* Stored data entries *
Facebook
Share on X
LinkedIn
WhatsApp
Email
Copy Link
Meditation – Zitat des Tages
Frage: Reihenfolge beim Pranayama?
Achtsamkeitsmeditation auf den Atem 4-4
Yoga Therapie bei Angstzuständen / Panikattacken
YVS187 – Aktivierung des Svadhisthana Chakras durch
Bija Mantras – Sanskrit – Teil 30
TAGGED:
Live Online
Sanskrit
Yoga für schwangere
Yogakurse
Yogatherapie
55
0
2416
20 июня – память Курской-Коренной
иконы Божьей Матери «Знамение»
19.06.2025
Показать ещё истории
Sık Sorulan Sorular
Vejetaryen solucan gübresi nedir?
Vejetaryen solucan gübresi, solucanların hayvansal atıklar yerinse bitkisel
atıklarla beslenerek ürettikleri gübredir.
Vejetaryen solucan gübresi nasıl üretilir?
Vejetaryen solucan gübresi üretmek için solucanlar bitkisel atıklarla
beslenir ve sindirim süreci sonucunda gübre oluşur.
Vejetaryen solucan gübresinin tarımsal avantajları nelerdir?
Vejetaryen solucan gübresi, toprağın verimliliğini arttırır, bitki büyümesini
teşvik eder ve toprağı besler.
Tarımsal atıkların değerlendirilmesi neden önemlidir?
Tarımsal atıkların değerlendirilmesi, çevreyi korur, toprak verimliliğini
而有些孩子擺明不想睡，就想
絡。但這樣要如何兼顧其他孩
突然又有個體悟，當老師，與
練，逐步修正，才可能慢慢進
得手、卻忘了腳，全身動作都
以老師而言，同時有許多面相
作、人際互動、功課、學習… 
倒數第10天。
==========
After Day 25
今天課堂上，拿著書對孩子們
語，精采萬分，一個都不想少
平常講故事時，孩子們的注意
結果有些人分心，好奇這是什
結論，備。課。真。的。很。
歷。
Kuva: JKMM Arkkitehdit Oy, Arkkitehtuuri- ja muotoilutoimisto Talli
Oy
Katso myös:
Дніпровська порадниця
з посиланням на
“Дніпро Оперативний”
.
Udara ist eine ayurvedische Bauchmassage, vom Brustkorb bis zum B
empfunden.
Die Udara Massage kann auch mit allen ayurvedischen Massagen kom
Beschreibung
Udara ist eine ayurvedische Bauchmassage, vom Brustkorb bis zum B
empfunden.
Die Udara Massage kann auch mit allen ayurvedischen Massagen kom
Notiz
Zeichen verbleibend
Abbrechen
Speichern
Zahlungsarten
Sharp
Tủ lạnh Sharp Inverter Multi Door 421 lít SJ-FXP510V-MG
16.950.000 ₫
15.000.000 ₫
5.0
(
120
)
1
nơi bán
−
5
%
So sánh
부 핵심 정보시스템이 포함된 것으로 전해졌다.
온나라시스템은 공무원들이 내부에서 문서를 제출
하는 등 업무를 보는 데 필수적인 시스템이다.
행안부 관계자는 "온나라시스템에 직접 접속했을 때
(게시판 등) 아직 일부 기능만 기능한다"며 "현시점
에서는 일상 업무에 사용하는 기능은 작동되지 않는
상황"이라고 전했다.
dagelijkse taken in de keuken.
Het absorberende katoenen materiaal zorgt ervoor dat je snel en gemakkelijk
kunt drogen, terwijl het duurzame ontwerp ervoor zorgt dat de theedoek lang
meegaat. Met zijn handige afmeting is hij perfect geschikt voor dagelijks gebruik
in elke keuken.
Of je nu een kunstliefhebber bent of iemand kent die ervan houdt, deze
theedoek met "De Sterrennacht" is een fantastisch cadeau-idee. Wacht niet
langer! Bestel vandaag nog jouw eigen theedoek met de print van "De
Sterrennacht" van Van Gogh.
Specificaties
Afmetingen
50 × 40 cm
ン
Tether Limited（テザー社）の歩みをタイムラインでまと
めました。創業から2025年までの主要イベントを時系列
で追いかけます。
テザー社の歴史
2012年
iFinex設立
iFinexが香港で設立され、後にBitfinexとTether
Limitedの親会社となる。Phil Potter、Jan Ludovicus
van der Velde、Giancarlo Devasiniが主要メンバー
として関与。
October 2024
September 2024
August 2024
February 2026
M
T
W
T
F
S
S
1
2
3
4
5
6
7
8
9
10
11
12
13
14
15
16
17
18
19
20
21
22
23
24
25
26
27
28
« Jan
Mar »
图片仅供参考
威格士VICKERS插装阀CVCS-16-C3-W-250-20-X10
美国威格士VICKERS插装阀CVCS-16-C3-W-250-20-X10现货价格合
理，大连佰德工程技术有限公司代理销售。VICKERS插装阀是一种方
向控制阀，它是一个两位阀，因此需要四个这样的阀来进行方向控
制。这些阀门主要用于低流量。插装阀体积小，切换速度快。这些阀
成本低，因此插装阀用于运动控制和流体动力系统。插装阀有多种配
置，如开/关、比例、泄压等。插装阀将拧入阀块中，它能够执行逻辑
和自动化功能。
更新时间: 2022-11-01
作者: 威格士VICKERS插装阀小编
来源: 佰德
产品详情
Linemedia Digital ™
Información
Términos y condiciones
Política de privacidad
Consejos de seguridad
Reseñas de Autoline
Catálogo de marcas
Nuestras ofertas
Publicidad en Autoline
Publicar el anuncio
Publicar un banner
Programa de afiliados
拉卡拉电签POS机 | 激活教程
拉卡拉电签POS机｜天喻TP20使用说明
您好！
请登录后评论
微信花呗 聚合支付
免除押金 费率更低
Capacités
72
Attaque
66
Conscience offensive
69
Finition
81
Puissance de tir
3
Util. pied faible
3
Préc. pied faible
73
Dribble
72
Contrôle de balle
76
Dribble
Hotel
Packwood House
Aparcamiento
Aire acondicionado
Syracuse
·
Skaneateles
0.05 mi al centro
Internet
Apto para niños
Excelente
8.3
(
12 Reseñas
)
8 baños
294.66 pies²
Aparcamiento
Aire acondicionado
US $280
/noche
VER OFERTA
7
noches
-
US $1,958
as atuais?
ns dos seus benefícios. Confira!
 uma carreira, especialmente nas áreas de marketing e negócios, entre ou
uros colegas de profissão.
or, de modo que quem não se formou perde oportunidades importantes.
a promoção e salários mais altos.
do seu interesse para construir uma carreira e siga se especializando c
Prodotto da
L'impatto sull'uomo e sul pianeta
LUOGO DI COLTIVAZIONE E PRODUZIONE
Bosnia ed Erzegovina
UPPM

* Directive *
Determine which lines above include the word "atıkların", and report those lines in full.

* Solution to the problem *
Tarımsal atıkların değerlendirilmesi neden önemlidir?
Tarımsal atıkların değerlendirilmesi, çevreyi korur, toprak verimliliğini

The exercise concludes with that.